Stored items —
◆ ◆ ◆

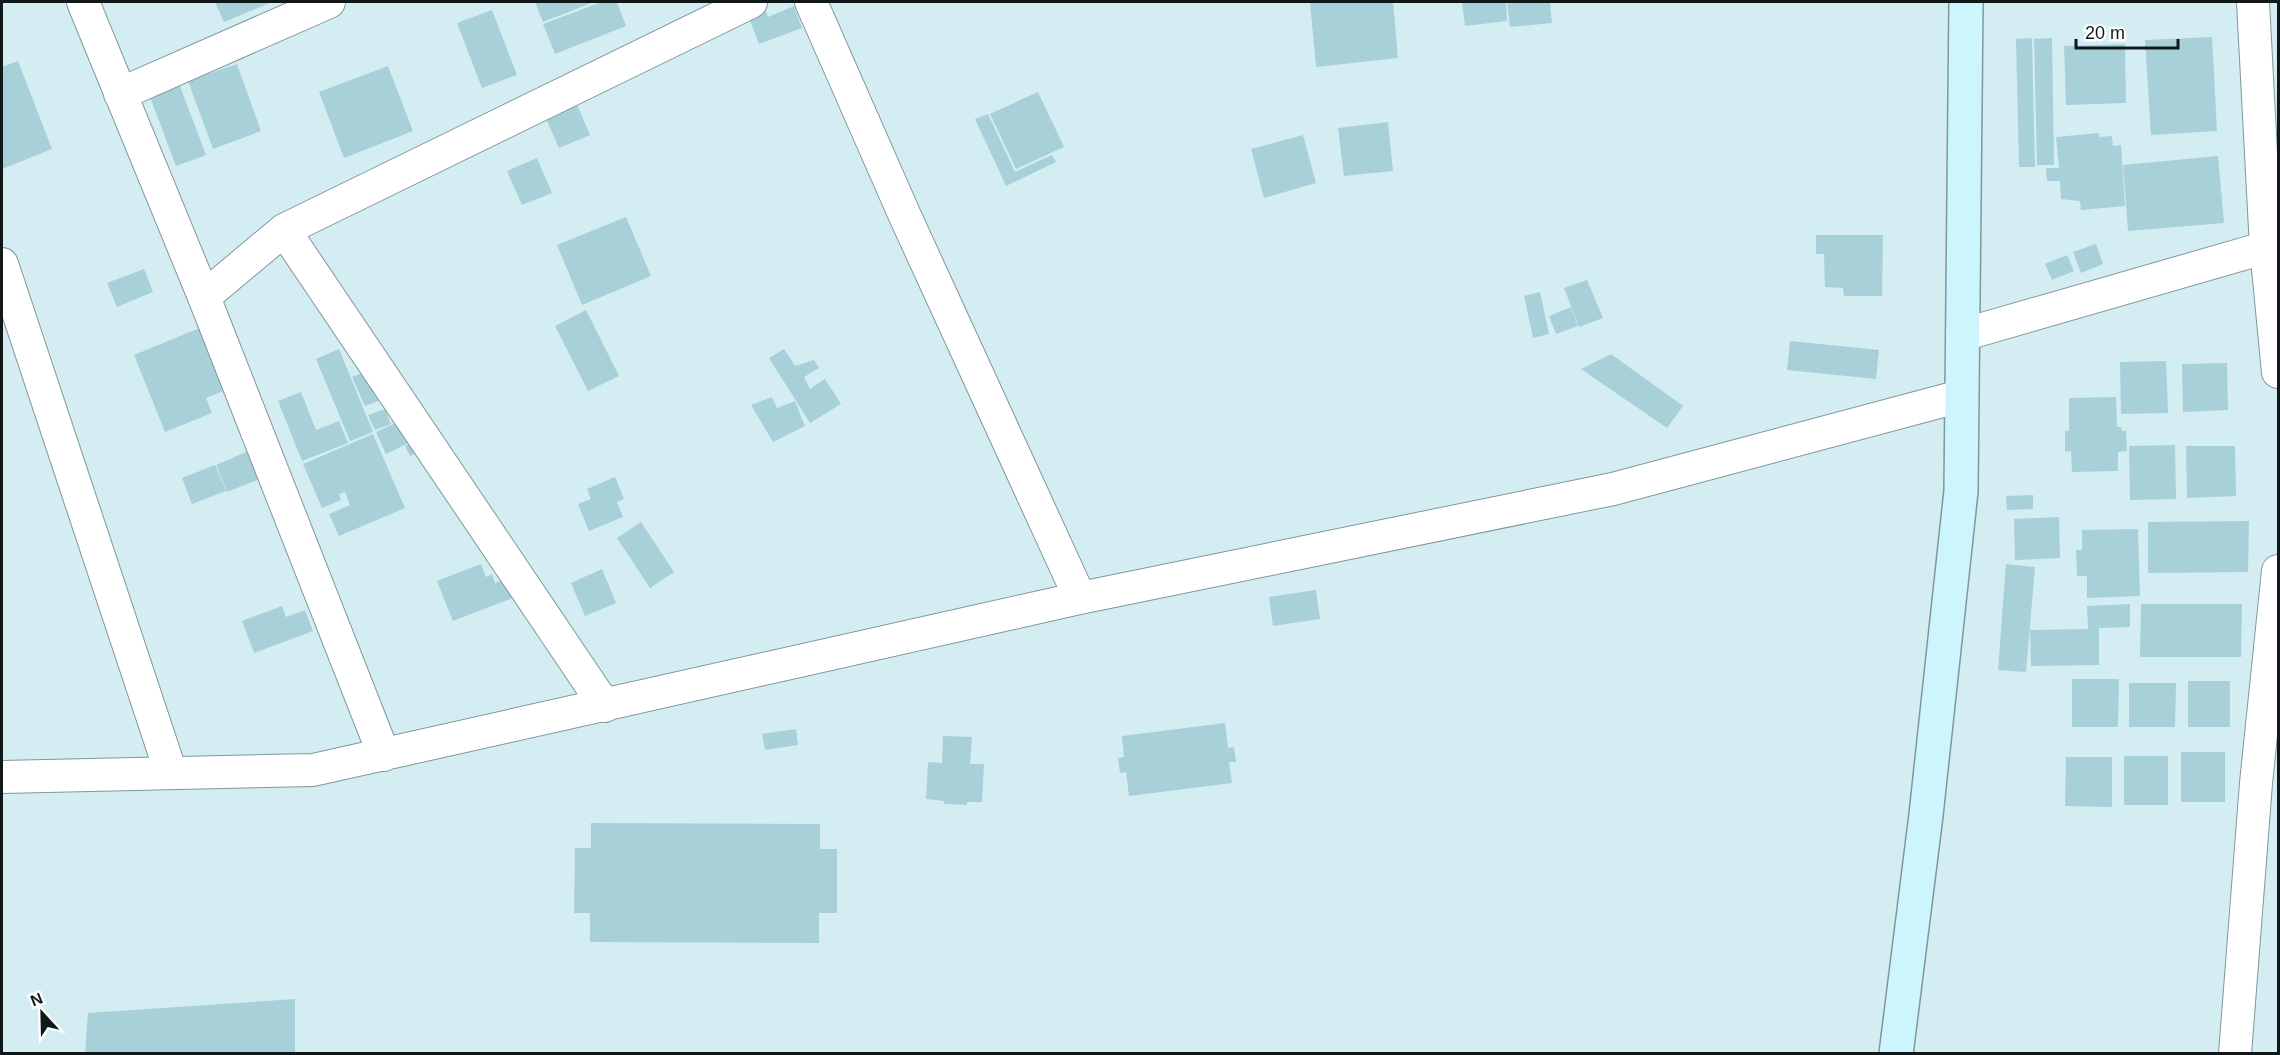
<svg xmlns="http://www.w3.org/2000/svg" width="2280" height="1055" font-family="Helvetica,sans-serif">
  <rect width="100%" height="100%" fill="#d4edf2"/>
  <path fill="#a8d0d8" d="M215 2H272L224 22Z
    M535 2H594L543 22Z
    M602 2H617L626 26 555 54 543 24Z
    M1310 2H1393L1398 58 1316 67Z
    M1462 2H1506L1507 21 1465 26Z
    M1507 2H1550L1552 23 1510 27Z
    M764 6 768 17 794 6 802 28 759 44 747 13Z
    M492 10 517 75 482 88 457 23Z
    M2212 37 2217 131 2151 135 2145 40Z
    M2032 38 2035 167H2019L2016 39Z
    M2052 38 2054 165H2037L2034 39Z
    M2125 44 2126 103 2066 105 2064 46Z
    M18 61 52 149 2 169V67Z
    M237 64 261 131 213 149 188 81Z
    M388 66 413 131 344 158 319 92Z
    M180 86 206 155 176 166 150 97Z
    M1038 92 1064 147 1016 169 990 114Z
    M575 100 590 135 559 148 544 114Z
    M988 114 1015 172 1052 155 1056 162 1006 186 975 119Z
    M1388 122 1393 171 1344 176 1338 128Z
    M2099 133V137L2112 136 2113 146 2121 145 2125 206 2081 210 2080 201 2061 199 2060 181H2047L2046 168H2059L2056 137Z
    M1303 135 1316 183 1264 198 1251 149Z
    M2218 156 2224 223 2128 231 2123 165Z
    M537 158 552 193 522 205 507 171Z
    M626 217 651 276 582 305 557 245Z
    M1816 235H1883L1882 296H1844L1843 288 1825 287 1824 254H1816Z
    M2096 244 2103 264 2081 273 2073 252Z
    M2067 255 2074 271 2052 280 2045 264Z
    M144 269 153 292 117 307 107 283Z
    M1587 280 1603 318 1579 327 1564 288Z
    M1540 292 1549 334 1533 338 1524 296Z
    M1571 307 1578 326 1556 334 1549 316Z
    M586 310 619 376 588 391 555 326Z
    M202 327 226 390 206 398 212 413 165 432 134 355Z
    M1790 341 1879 350 1876 379 1787 370Z
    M339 349 373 432 350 441 316 359Z
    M784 349 795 366 814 360 819 368 804 377 810 389 825 379 841 404 810 423 769 358Z
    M1611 354 1683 406 1667 428 1581 369Z
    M2166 361 2168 413 2121 414 2120 362Z
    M389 362 401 392 365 406 352 377Z
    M2227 363 2228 410 2183 412 2182 364Z
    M301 392 316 430 339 421 348 443 302 461 278 401Z
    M772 397 777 408 795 401 805 426 773 442 751 405Z
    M2116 397 2117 427H2121L2122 431H2126L2127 451 2118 452V471L2072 472 2071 451 2065 452V431H2069V398Z
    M385 409 391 424 375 430 368 415Z
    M415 414 439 462 426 468 418 452 410 456 405 446 419 438 386 454 376 432Z
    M373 434 405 508 339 536 329 514 350 505 345 492 339 494 341 500 322 508 303 464Z
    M2175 445 2176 499 2130 500 2129 446Z
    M2186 446H2235L2236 496 2187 498Z
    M253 449 265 477 227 492 216 465Z
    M215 465 226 491 192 504 182 478Z
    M615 477 624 499 617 502 623 517 589 531 578 504 591 499 587 489Z
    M2033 495V509L2007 510 2006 496Z
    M2059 517 2060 558 2015 560 2014 519Z
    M2249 521 2248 572 2148 573V522Z
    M641 522 674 572 650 588 617 538Z
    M2138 529 2140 596 2087 598V576H2077L2076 550H2082V530Z
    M481 564 486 577 492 574 495 583 511 577 518 596 453 621 437 581Z
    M2006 564 2035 567 2026 672 1998 670Z
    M602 569 616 603 585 616 571 583Z
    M1316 590 1320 619 1273 626 1269 597Z
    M2130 604V627L2099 628V665L2031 666 2030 630 2088 629 2087 606Z
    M2141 604H2242L2241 657H2140Z
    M282 606 286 617 305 610 313 631 254 653 242 621Z
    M2072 679H2119L2118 727H2072Z
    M2188 681H2230V727H2188Z
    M2129 683H2176L2175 727H2129Z
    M1225 723 1228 748 1234 747 1236 762H1229L1232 783 1129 796 1126 772 1120 773 1118 758 1124 757 1122 736Z
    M796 729 798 745 765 750 762 734Z
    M943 736 972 737 970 764H984L982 802H967V805L944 804V801L926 799 928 762 942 763Z
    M2181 752H2225V802H2181Z
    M2124 756H2168V805H2124Z
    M2066 757H2112V807L2065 806Z
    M591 823 820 824V849H837V913H819V943L590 942V913H574L575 848H591Z
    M295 999V1054H85L88 1013Z"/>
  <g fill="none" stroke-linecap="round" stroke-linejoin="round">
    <defs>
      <path id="street" d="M83 2 204 297 384 755
        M811 2 905 216 1080 598
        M2253 2 2266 248 2278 372
        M120 94 329 2
        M284 230 605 706
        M2 264 171 773
        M204 297 284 230 751 2
        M1962 335 2278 244
        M2 777 313 770 1080 598 1613 489 1961 396
        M2235 1054 2256 783 2278 571"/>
      <path id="secondary" d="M1896 1054 1926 815 1961 491 1966 2"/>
    </defs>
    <use href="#street" stroke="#80979b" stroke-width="34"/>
    <use href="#secondary" stroke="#80979b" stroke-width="36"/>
    <use href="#street" stroke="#fff" stroke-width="32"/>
    <use href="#secondary" stroke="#cdf5fd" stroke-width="33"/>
  </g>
  <rect width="2280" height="1055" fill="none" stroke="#10181a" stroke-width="6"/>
  <g transform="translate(42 1013) rotate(338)" stroke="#ffffff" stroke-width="4.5" paint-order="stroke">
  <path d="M0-4.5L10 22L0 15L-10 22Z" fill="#10181a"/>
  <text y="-9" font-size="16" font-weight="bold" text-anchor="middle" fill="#10181a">N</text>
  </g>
  <path d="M2076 39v9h102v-9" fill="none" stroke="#10181a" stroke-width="3"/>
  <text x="2085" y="39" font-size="18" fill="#10181a" stroke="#ffffff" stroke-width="4.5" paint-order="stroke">20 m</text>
</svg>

◆ ◆ ◆

WORK TO BE COMPLETED — Print the data above exactly, minus pictures.

OUTPUT OF THE EXERCISE —
<svg xmlns="http://www.w3.org/2000/svg" width="2280" height="1055" font-family="Helvetica,sans-serif">
  <rect width="100%" height="100%" fill="#d4edf2"/>
  <path fill="#a8d0d8" d="M215 2H272L224 22Z
    M535 2H594L543 22Z
    M602 2H617L626 26 555 54 543 24Z
    M1310 2H1393L1398 58 1316 67Z
    M1462 2H1506L1507 21 1465 26Z
    M1507 2H1550L1552 23 1510 27Z
    M764 6 768 17 794 6 802 28 759 44 747 13Z
    M492 10 517 75 482 88 457 23Z
    M2212 37 2217 131 2151 135 2145 40Z
    M2032 38 2035 167H2019L2016 39Z
    M2052 38 2054 165H2037L2034 39Z
    M2125 44 2126 103 2066 105 2064 46Z
    M18 61 52 149 2 169V67Z
    M237 64 261 131 213 149 188 81Z
    M388 66 413 131 344 158 319 92Z
    M180 86 206 155 176 166 150 97Z
    M1038 92 1064 147 1016 169 990 114Z
    M575 100 590 135 559 148 544 114Z
    M988 114 1015 172 1052 155 1056 162 1006 186 975 119Z
    M1388 122 1393 171 1344 176 1338 128Z
    M2099 133V137L2112 136 2113 146 2121 145 2125 206 2081 210 2080 201 2061 199 2060 181H2047L2046 168H2059L2056 137Z
    M1303 135 1316 183 1264 198 1251 149Z
    M2218 156 2224 223 2128 231 2123 165Z
    M537 158 552 193 522 205 507 171Z
    M626 217 651 276 582 305 557 245Z
    M1816 235H1883L1882 296H1844L1843 288 1825 287 1824 254H1816Z
    M2096 244 2103 264 2081 273 2073 252Z
    M2067 255 2074 271 2052 280 2045 264Z
    M144 269 153 292 117 307 107 283Z
    M1587 280 1603 318 1579 327 1564 288Z
    M1540 292 1549 334 1533 338 1524 296Z
    M1571 307 1578 326 1556 334 1549 316Z
    M586 310 619 376 588 391 555 326Z
    M202 327 226 390 206 398 212 413 165 432 134 355Z
    M1790 341 1879 350 1876 379 1787 370Z
    M339 349 373 432 350 441 316 359Z
    M784 349 795 366 814 360 819 368 804 377 810 389 825 379 841 404 810 423 769 358Z
    M1611 354 1683 406 1667 428 1581 369Z
    M2166 361 2168 413 2121 414 2120 362Z
    M389 362 401 392 365 406 352 377Z
    M2227 363 2228 410 2183 412 2182 364Z
    M301 392 316 430 339 421 348 443 302 461 278 401Z
    M772 397 777 408 795 401 805 426 773 442 751 405Z
    M2116 397 2117 427H2121L2122 431H2126L2127 451 2118 452V471L2072 472 2071 451 2065 452V431H2069V398Z
    M385 409 391 424 375 430 368 415Z
    M415 414 439 462 426 468 418 452 410 456 405 446 419 438 386 454 376 432Z
    M373 434 405 508 339 536 329 514 350 505 345 492 339 494 341 500 322 508 303 464Z
    M2175 445 2176 499 2130 500 2129 446Z
    M2186 446H2235L2236 496 2187 498Z
    M253 449 265 477 227 492 216 465Z
    M215 465 226 491 192 504 182 478Z
    M615 477 624 499 617 502 623 517 589 531 578 504 591 499 587 489Z
    M2033 495V509L2007 510 2006 496Z
    M2059 517 2060 558 2015 560 2014 519Z
    M2249 521 2248 572 2148 573V522Z
    M641 522 674 572 650 588 617 538Z
    M2138 529 2140 596 2087 598V576H2077L2076 550H2082V530Z
    M481 564 486 577 492 574 495 583 511 577 518 596 453 621 437 581Z
    M2006 564 2035 567 2026 672 1998 670Z
    M602 569 616 603 585 616 571 583Z
    M1316 590 1320 619 1273 626 1269 597Z
    M2130 604V627L2099 628V665L2031 666 2030 630 2088 629 2087 606Z
    M2141 604H2242L2241 657H2140Z
    M282 606 286 617 305 610 313 631 254 653 242 621Z
    M2072 679H2119L2118 727H2072Z
    M2188 681H2230V727H2188Z
    M2129 683H2176L2175 727H2129Z
    M1225 723 1228 748 1234 747 1236 762H1229L1232 783 1129 796 1126 772 1120 773 1118 758 1124 757 1122 736Z
    M796 729 798 745 765 750 762 734Z
    M943 736 972 737 970 764H984L982 802H967V805L944 804V801L926 799 928 762 942 763Z
    M2181 752H2225V802H2181Z
    M2124 756H2168V805H2124Z
    M2066 757H2112V807L2065 806Z
    M591 823 820 824V849H837V913H819V943L590 942V913H574L575 848H591Z
    M295 999V1054H85L88 1013Z"/>
  <g fill="none" stroke-linecap="round" stroke-linejoin="round">
    <defs>
      <path id="street" d="M83 2 204 297 384 755
        M811 2 905 216 1080 598
        M2253 2 2266 248 2278 372
        M120 94 329 2
        M284 230 605 706
        M2 264 171 773
        M204 297 284 230 751 2
        M1962 335 2278 244
        M2 777 313 770 1080 598 1613 489 1961 396
        M2235 1054 2256 783 2278 571"/>
      <path id="secondary" d="M1896 1054 1926 815 1961 491 1966 2"/>
    </defs>
    <use href="#street" stroke="#80979b" stroke-width="34"/>
    <use href="#secondary" stroke="#80979b" stroke-width="36"/>
    <use href="#street" stroke="#fff" stroke-width="32"/>
    <use href="#secondary" stroke="#cdf5fd" stroke-width="33"/>
  </g>
  <rect width="2280" height="1055" fill="none" stroke="#10181a" stroke-width="6"/>
  <g transform="translate(42 1013) rotate(338)" stroke="#ffffff" stroke-width="4.5" paint-order="stroke">
  <path d="M0-4.5L10 22L0 15L-10 22Z" fill="#10181a"/>
  <text y="-9" font-size="16" font-weight="bold" text-anchor="middle" fill="#10181a">N</text>
  </g>
  <path d="M2076 39v9h102v-9" fill="none" stroke="#10181a" stroke-width="3"/>
  <text x="2085" y="39" font-size="18" fill="#10181a" stroke="#ffffff" stroke-width="4.5" paint-order="stroke">20 m</text>
</svg>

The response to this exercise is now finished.